He doesn’t say any of that.

“Yard work,” Bell tells her.

She looks at him, eyebrow arched, then bends her head so her hair brushes over him in a wave. He feels her tongue light between his fingers, her lips as she kisses her way along his arm, onto his back, where she stops again.

“This one?”

“Shot.”

“It’s ugly.”

“Wasn’t too bad.”

“Does it hurt?” she asks. “Getting shot?”

He doesn’t answer at first. Thinking of Amy again, how she never once asked. How her face would fall and her eyes would turn dark, how her lips would draw thin and tight. But she would never make a sound. She never would ask.

“Like you wouldn’t believe,” Bell says.

Bell switches the sat phone off. Chaindragger’s heard just one half of the conversation, but he knows what’s coming, and still he hasn’t moved.

“Pack it up,” Bell says, and then says it again for the benefit of the radios.

“We got a VBIED parked down there-,” Bone starts to say.
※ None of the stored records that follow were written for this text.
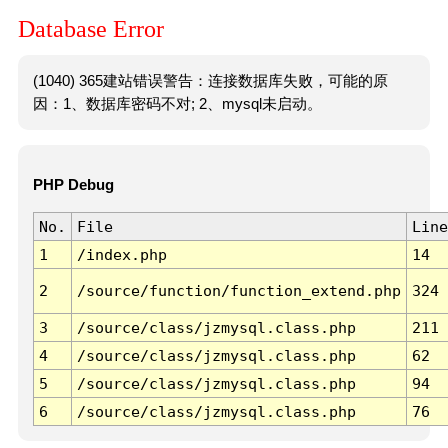
Database Error
(1040) 365建站错误警告：连接数据库失败，可能的原
因：1、数据库密码不对; 2、mysql未启动。
PHP Debug
No.
File
Line
1
/index.php
14
2
/source/function/function_extend.php
324
3
/source/class/jzmysql.class.php
211
4
/source/class/jzmysql.class.php
62
5
/source/class/jzmysql.class.php
94
6
/source/class/jzmysql.class.php
76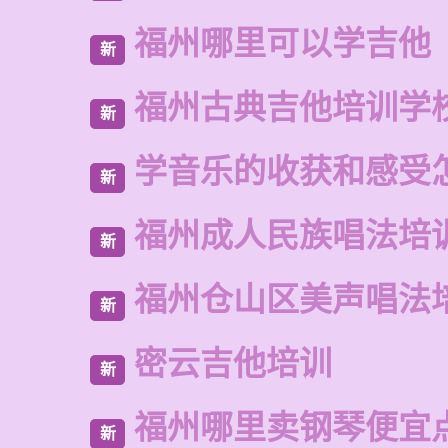
福州哪里可以学吉他
新
福州古典吉他培训学
新
学音乐的收获和感受
新
福州成人民族唱法培
新
福州仓山区美声唱法
新
密云吉他培训
新
福州哪里卖钢琴便宜
新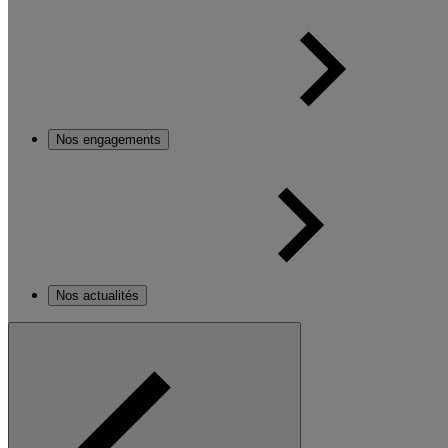
Nos engagements
Nos actualités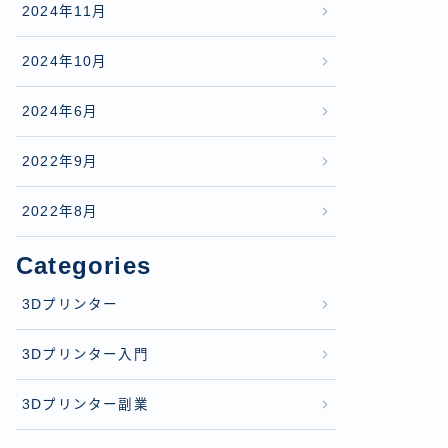
2024年11月
2024年10月
2024年6月
2022年9月
2022年8月
Categories
3Dプリンター
3Dプリンター入門
3Dプリンター副業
“We are ordered to pull out.” Bell cuts him off. “Brickyard says mission abort, return to LZ Venus.”

There is another heartbeat’s pause, then the confirmations come back to Bell’s ear. Chaindragger is already at his knees, breaking down the rifle. A shout carries through the hot, still air, and Bell looks out at the square once more. Without optics, more than one hundred meters away, figures look like animation tests, waggling, hopping, running back and forth. He sees the makeshift soccer ball sailing through the air, bounce to a stop in front of the parked Benz.

“Sons of bitches,” he mutters.

Chaindragger looks up at him. Like Bell and the rest of the squad, he’s let his hair grow out, now to his shoulders, his beard a scraggly mass of black hanging from his coffee-dark face. Wearing the local color, the way all of them are, baggy trousers and a long shirt-coat to the thighs.